Re: Clarifying what a URL identifies (Four Uses of a URL) from Roy T. Fielding on 2003-01-25 (www-tag@w3.org from January 2003)

From: Roy T. Fielding <fielding@apache.org>
Date: Fri, 24 Jan 2003 19:28:15 -0800
To: Tim Berners-Lee <timbl@w3.org>
Cc: Sandro Hawke <sandro@w3.org>, www-tag@w3.org
Message-Id: <0A16457A-3015-11D7-ACF9-000393753936@apache.org>
> Ok, here is one hook to a difference in the model you and I have,
> Roy.  You point out that the API in libwww basically provides
> the functionality of HTTP, and at the same time gives access
> to FTP and so on.  You use this an an illustration of a theory that
> all URIs have the same interface as HTTP, that HTTP
> extends over the web the interface of libwww in a quite generic
> way, while other protocols only support some of the features.
> Hence the ability of HTTP proxies to provide access to FTP and
> Gopher.
>
> Which is is logical.
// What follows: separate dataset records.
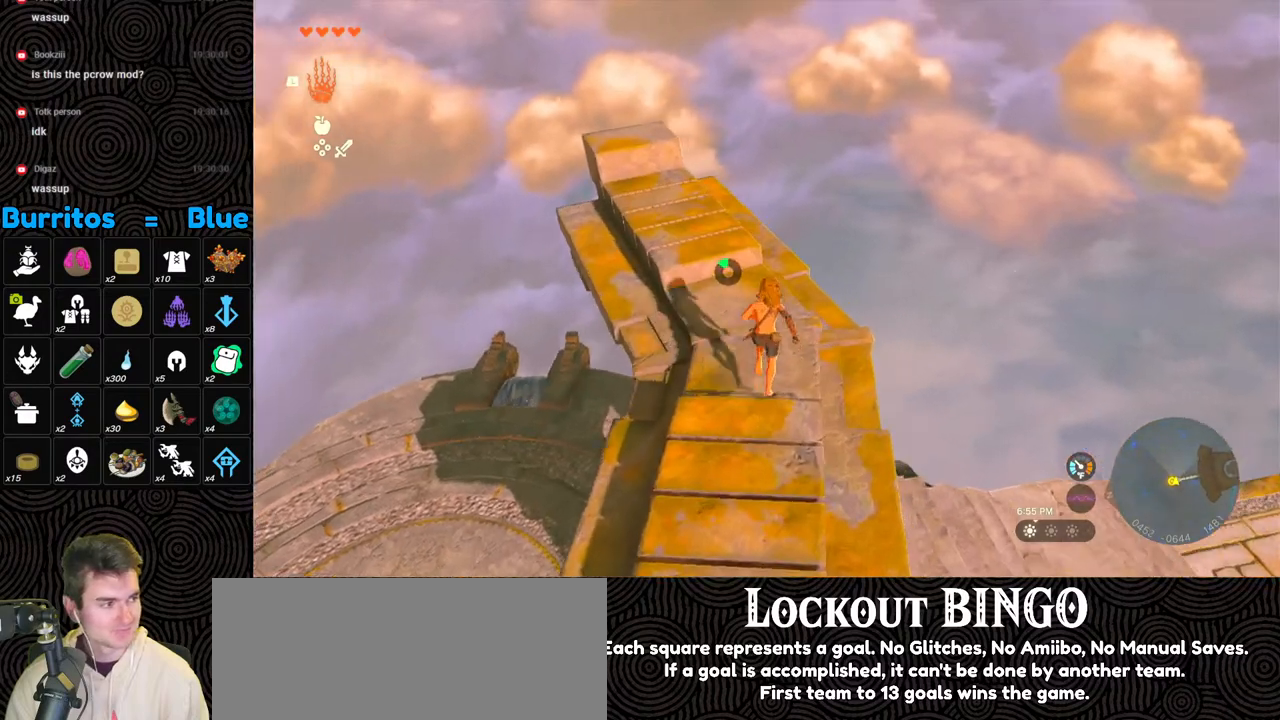
{"buttons": [], "left_stick": "center", "right_stick": "up-left", "events": [[233, "X", "down"], [400, "X", "up"], [483, "left_stick", "center"]]}
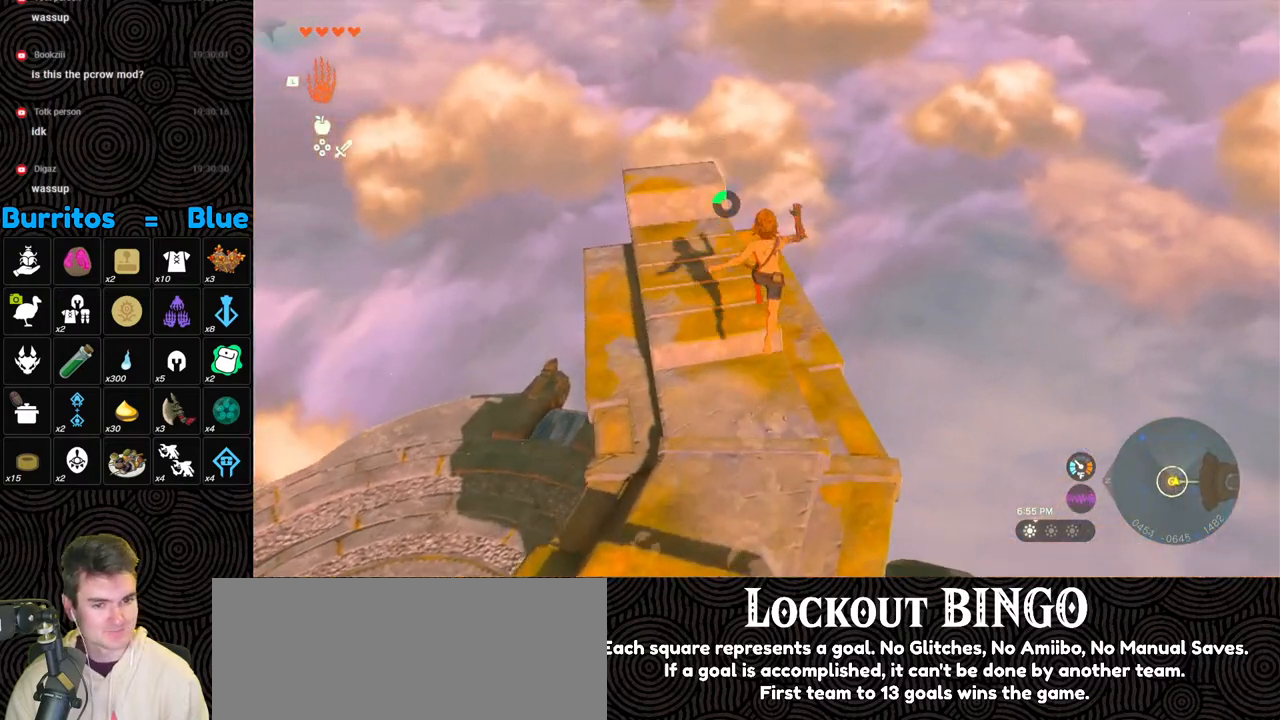
{"buttons": [], "left_stick": "up-left", "right_stick": "left", "events": [[250, "left_stick", "up"], [350, "right_stick", "left"], [500, "left_stick", "up-left"]]}
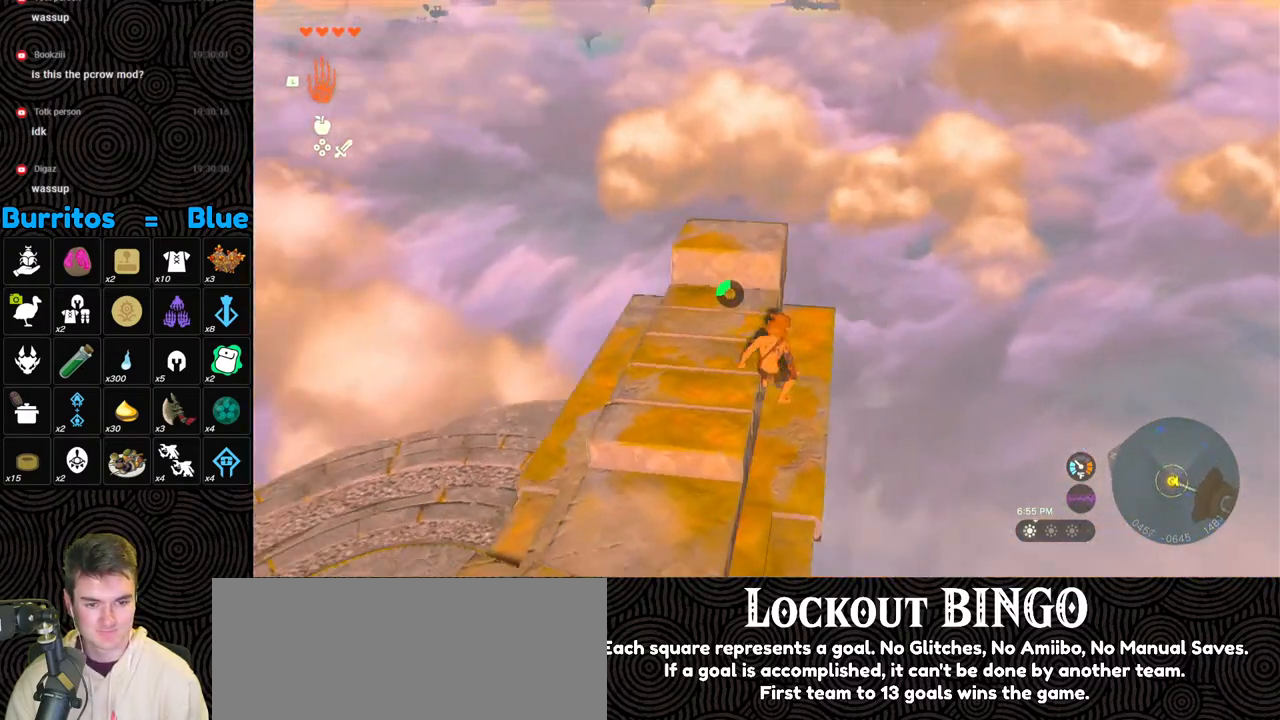
{"buttons": [], "left_stick": "center", "right_stick": "left", "events": [[300, "left_stick", "center"]]}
However, it does not address the range of all
> URI schemes, and of course as HTTP basically doesn't play with
> the fragid, it doesn't involve that at all.

It only needs to address those schemes for which a representation
is a useful and desirable thing, and in those cases it does so.
It doesn't play with the fragid because the fragid is not a first-class
identifier in the system -- it is impossible to do anything other
than GET or name-equivalence on a fragment.  AFAIK, that is true
within the Semantic Web as well, so I don't know where you are
going with this.

> It is a reasonable bit of software design for libwww to generalize
> where generalization can be done, and it is not surprising that
> HTTP, as a later design, "embraces and extends"  FTP.
> And HTTP is in fact a good model for the Web, and the category of
> URIs for which this model holds (http, https, ftp, gopher)
> are important, because they form a web of network information
> objects.  (I'm happy to call that the Web, and exclude "Web" Services,
> by the way. We can call them "Internet Services" if you like.
> I think this so far if what you call the REST model.).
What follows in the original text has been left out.